[What to do] Reproduce, exactly and in full, the lines from the one with "The Saturday Breezeway" through the one with "Dec 16, 2025" in the data below; drop pictures.
★ ★ ★ ★ ★
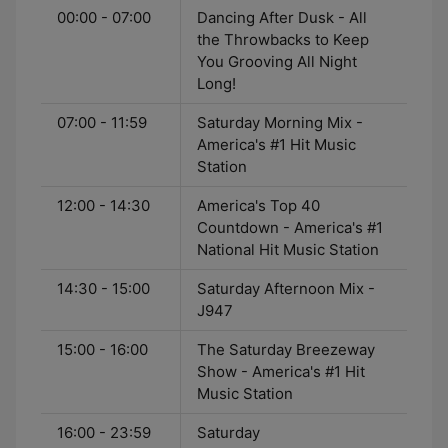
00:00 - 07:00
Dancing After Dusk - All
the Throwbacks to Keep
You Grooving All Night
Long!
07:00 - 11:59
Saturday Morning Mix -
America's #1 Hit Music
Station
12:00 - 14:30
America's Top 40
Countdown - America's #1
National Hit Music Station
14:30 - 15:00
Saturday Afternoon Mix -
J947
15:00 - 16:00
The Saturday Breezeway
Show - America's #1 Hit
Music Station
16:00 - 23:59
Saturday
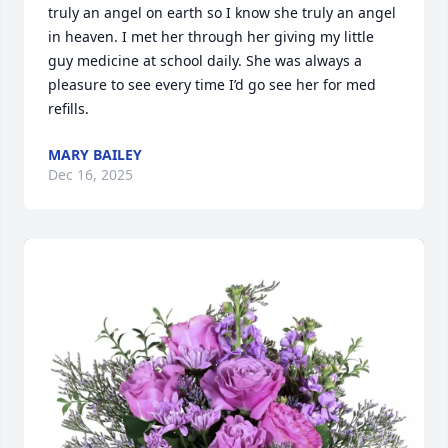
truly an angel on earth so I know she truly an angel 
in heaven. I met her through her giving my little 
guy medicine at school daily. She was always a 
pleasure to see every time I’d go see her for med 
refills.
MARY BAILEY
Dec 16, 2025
★ ★ ★ ★ ★
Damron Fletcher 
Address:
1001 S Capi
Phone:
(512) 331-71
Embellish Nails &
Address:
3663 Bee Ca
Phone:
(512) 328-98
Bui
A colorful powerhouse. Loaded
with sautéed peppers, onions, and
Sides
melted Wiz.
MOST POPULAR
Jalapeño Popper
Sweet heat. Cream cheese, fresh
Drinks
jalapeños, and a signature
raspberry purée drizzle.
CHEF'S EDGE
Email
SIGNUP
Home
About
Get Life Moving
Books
★ ★ ★ ★ ★
[Solution below]
The Saturday Breezeway
Show - America's #1 Hit
Music Station
16:00 - 23:59
Saturday
truly an angel on earth so I know she truly an angel 
in heaven. I met her through her giving my little 
guy medicine at school daily. She was always a 
pleasure to see every time I’d go see her for med 
refills.
MARY BAILEY
Dec 16, 2025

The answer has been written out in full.